Larry and Lisa Oswald closed their previous venture, Yummy Kakes, after opening Larry’s Cupcakes in May, which is located at 66 N. Pioneer St. According to Larry, they took all of their cake flavors and recipes and turned them into more affordable and trendy cupcakes, which he sees as being more appealing to the both the tourists and the younger population of Ashland. He says that there haven’t been enough businesses in downtown Ashland that students could afford to go to, and that was one of his goals: To create a nice, realistic business.

“For 6 bucks, you can sit down and have a couple of fancy cupcakes,” he said. “It’s a great place for a first date.”

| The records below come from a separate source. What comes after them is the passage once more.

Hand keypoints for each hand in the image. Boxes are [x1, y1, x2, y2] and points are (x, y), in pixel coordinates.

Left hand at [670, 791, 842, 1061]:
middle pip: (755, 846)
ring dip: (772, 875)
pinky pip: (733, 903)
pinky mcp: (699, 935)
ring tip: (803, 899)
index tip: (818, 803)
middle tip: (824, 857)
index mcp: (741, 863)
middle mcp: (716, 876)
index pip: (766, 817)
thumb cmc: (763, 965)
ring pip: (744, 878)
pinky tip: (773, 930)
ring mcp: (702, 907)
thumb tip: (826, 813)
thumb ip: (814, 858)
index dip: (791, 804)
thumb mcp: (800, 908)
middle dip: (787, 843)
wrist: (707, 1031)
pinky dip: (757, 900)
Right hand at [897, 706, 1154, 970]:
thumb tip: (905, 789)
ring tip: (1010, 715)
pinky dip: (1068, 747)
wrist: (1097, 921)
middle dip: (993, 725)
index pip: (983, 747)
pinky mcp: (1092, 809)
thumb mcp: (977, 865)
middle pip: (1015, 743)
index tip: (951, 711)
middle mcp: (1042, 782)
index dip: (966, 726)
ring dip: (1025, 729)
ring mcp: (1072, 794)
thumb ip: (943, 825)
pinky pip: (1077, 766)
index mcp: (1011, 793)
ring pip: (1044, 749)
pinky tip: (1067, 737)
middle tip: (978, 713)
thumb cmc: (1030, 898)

Another entrepreneur who changed his business model to adapt to the economy is Chris Hurley, who opened Fire and Water glass shop in January, which is located at 300 E. Hersey St. After seeing a drastic drop in the sales of his hand-blown artisan wine glasses, Hurley switched to making glass pipes to cater to the medical marijuana industry. He now sells hand-blown glass pipes as well as glassblowing supplies to cater to the many glass artists in the valley. He calls his venture a “contextual decision, really a shot in the dark,” and says that like any other business owner, he was trying to leverage profit, and that “not everybody can afford an expensive wine glass, but there is still a demand for affordable glass pipes.”

Some of Ashland’s other new businesses are: The RedZone Sports Bar, located at 303 E. Main, which opened on Sept. 23 and Ashland Envy, which opened on Sept. 2 and is located at 60 E. Main, and Papaya Living! which opened in April and is located at 33 N. Main.

Other businesses are undergoing a change in ownership or other changes. One example is Northwest Pizza and Pasta Co., which was purchased by new owners in October. They are making several changes, including altering the appearance of the building and the recipe for the dough.

While the future of these and other Ashland businesses is unclear, many business owners are taking steps to adapt to the needs of clients in the changing economy.